En realidad, la entrevista fue muy breve. A las nueve de la mañana Pierce fue llevado a la oficina y se le indicó que ocupara una silla, aislada en medio del despacho. Harranby, instalado detrás del escritorio, formuló la primera pregunta con la habitual brusquedad.
—¿Conoce al hombre llamado Barlow?
—Sí —replicó Pierce.
—¿Dónde está ahora?
—No sé.
—¿Dónde está la mujer llamada Miriam?
—No sé.
—¿Dónde está el dinero?
—No sé.
—Parece que usted ignora muchas cosas.
—Así es —confirmó Pierce.
Harranby le miró un momento. Hubo un breve silencio.
—Quizás —dijo Harranby— un tiempo en el Steel le refrescará la memoria.
—Lo dudo —dijo Pierce, sin el más mínimo indicio de ansiedad.
Poco después le sacaron del despacho.
Cuando estuvo solo con Sharp, Harranby dijo:
—Lo quebraré, se lo aseguro.
El mismo día Harranby ordenó que Pierce fuera trasladado de la cárcel de Newgate a la Correccional de Coldbath Fields, llamado también la Bastilla. El «Steel» —otro de sus nombres— normalmente no era un lugar de detención para los delincuentes acusados que esperaban proceso. Pero la policía enviaba allí a menudo a un detenido si quería «sonsacarle» información antes del juicio.
El Steel era la más temida de las cárceles inglesas. Después de una visita realizada en 1853, Henry Mayhew describió sus principales características. Por supuesto, lo más importante era la noria, formada por estrechas cajas en hileras, con «aspecto de las divisiones de un urinario público», donde los detenidos permanecían por períodos de quince minutos, moviendo una rueda de veinticuatro escalones. Un celador explicó del siguiente modo las virtudes de la noria: «Mire, los hombres no pueden afirmarse, porque los escalones siempre ceden bajo los pies, y por
eso
es tan agotador. Además, los compartimentos son pequeños, y hace mucho calor, así que después de un cuarto de hora el calor dificulta la respiración».
Aún menos agradable era el ejercicio de la bala, un esfuerzo tan riguroso que generalmente se eximía a los hombres mayores de cuarenta y cinco años. Los prisioneros formaban un círculo, separados entre sí por tres pasos. A una señal, cada hombre levantaba una bala de cañón de doce kilogramos, la llevaba hasta su vecino, la dejaba y volvía al punto de partida, donde lo esperaba otra bala. El ejercicio se prolongaba una hora cada vez.

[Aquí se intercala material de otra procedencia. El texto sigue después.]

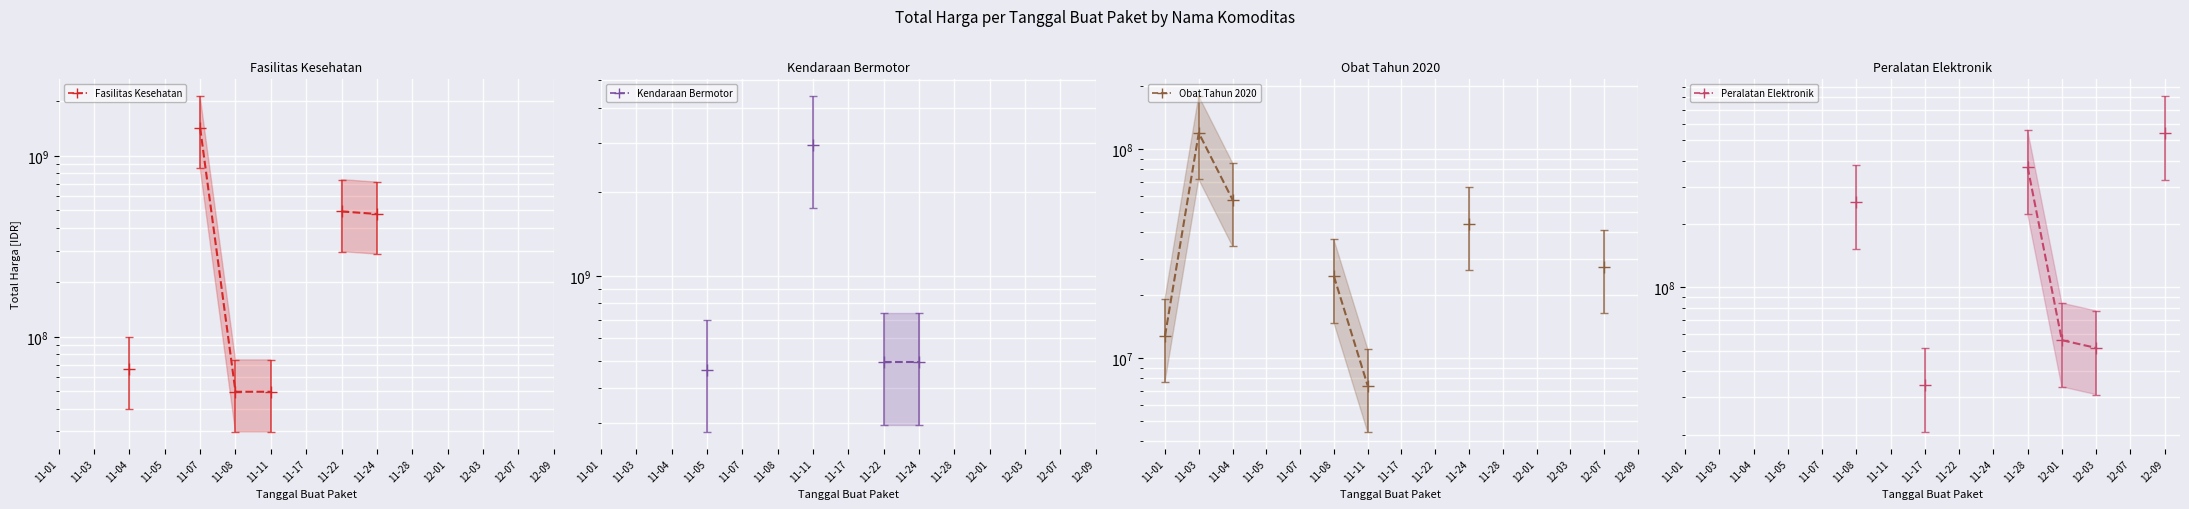

Is the value of Obat Tahun 2020 at 11-03 greater than the value of Kendaraan Bermotor at 11-05?

No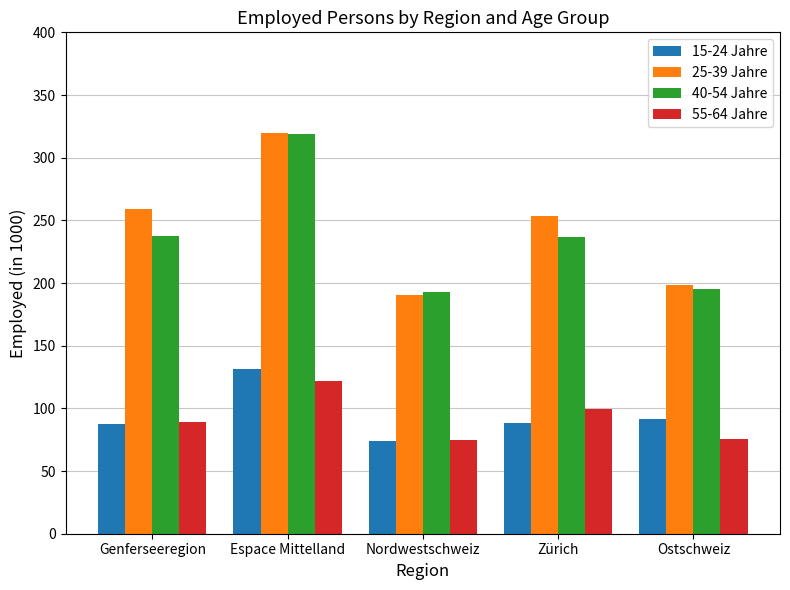

True or false: 15-24 Jahre has a value of 26.5 at Zürich.

False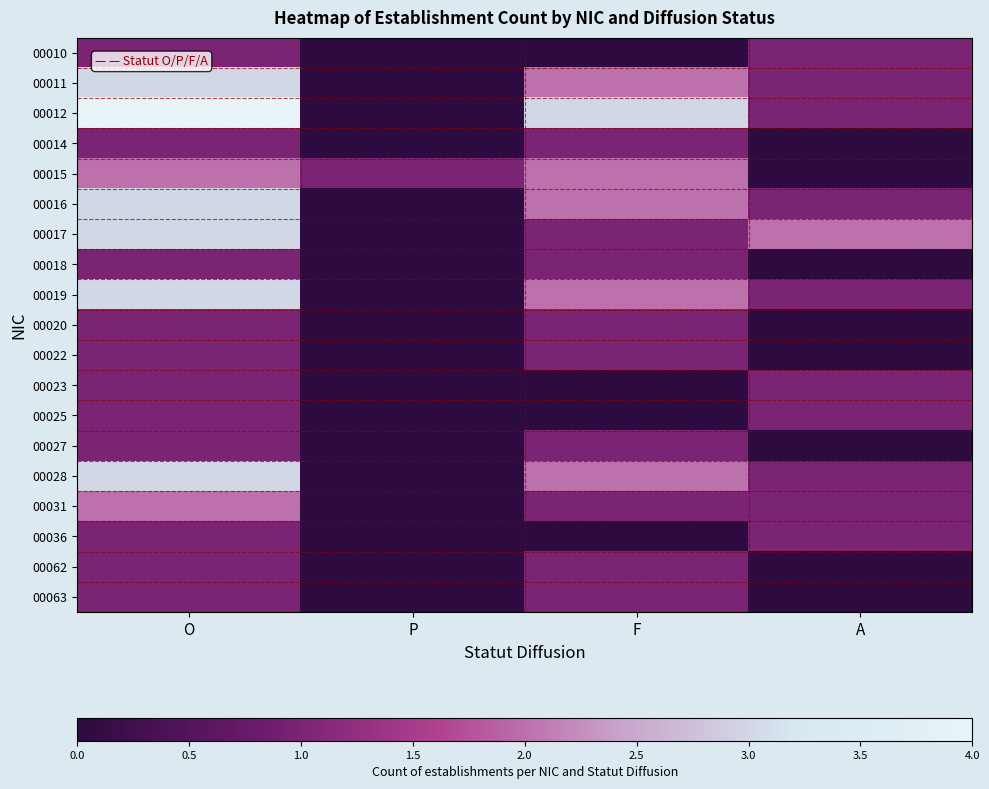

Which label corresponds to the smallest value in the chart?

P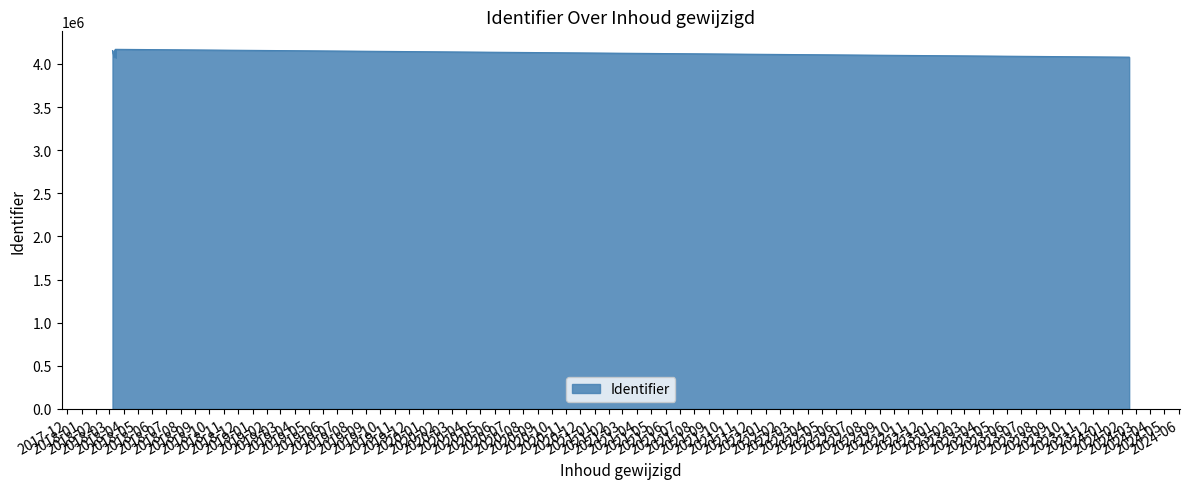

At which category does the chart reach its minimum across all series?

2018-03-11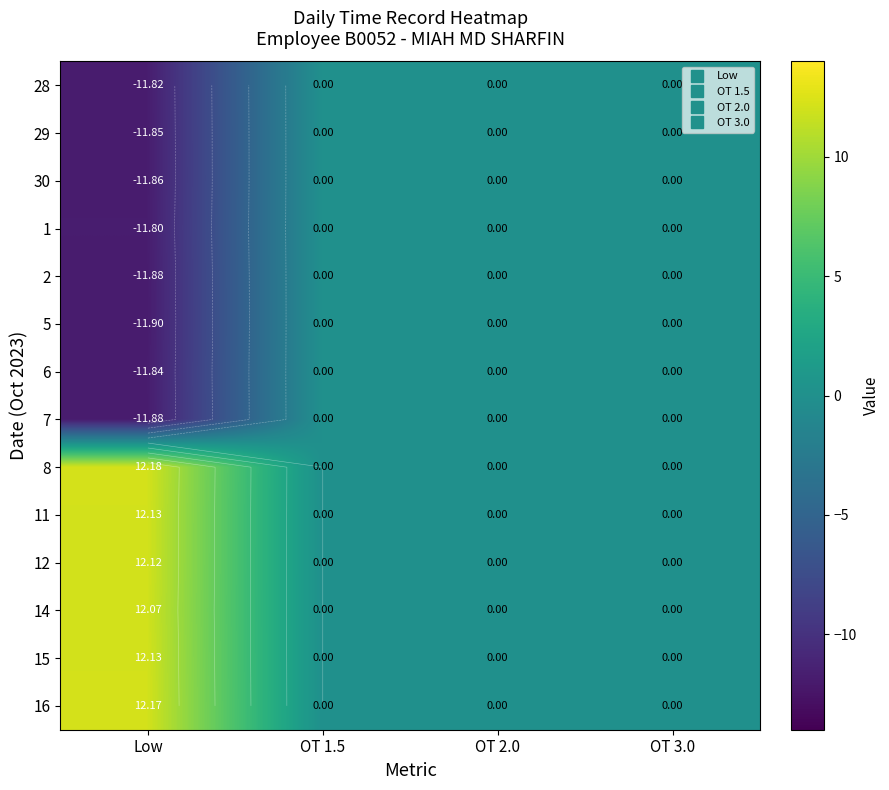

At which label is 7 closest to -5?

OT 1.5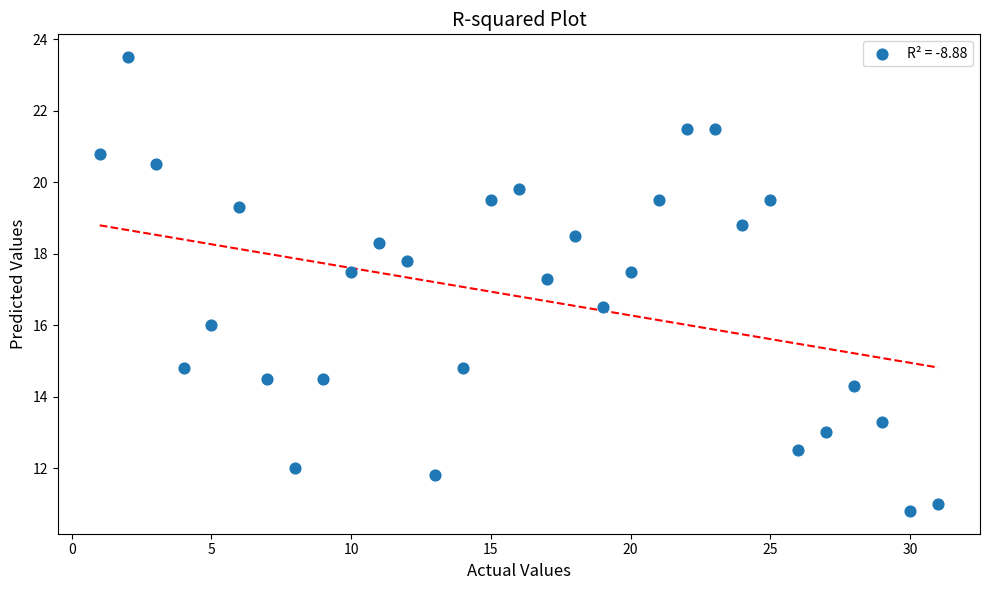

What Y value in the scatter plot is closest to 17?

17.3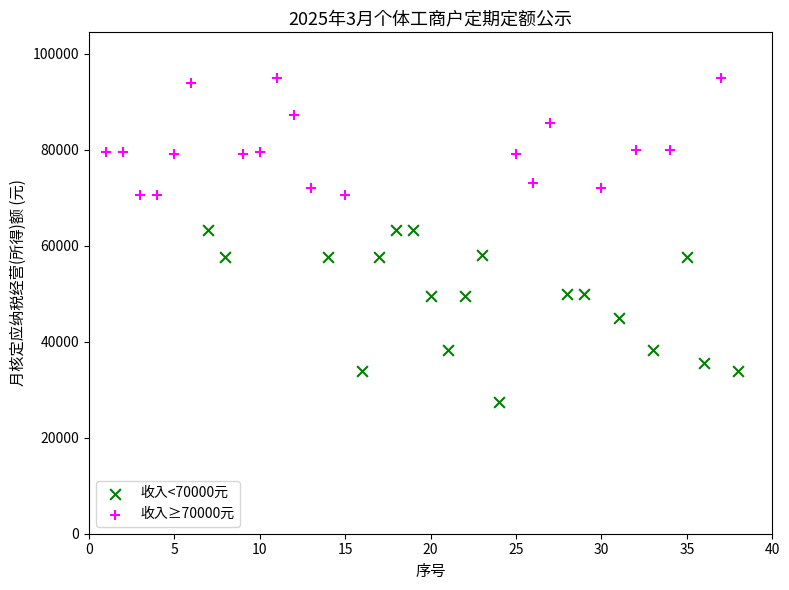

Which series has the widest spread of Y values?

收入<70000元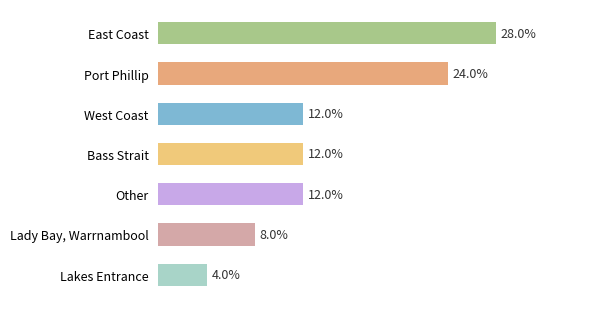

Which has a higher value, Lakes Entrance or Lady Bay, Warrnambool?

Lady Bay, Warrnambool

Pero lo que inspiraba mayor temor era «la manivela», un tambor lleno de arena movido por una manivela. Se reservaba como castigo especial a los detenidos díscolos.
El régimen cotidiano de Coldbath Fields era tan duro que aún después de una breve sentencia de seis meses muchos hombres salían del establecimiento «con el espíritu quebrantado», el cuerpo debilitado, los nervios agotados y la voluntad tan amortiguada que su capacidad para cometer nuevos delitos se veía gravemente disminuida.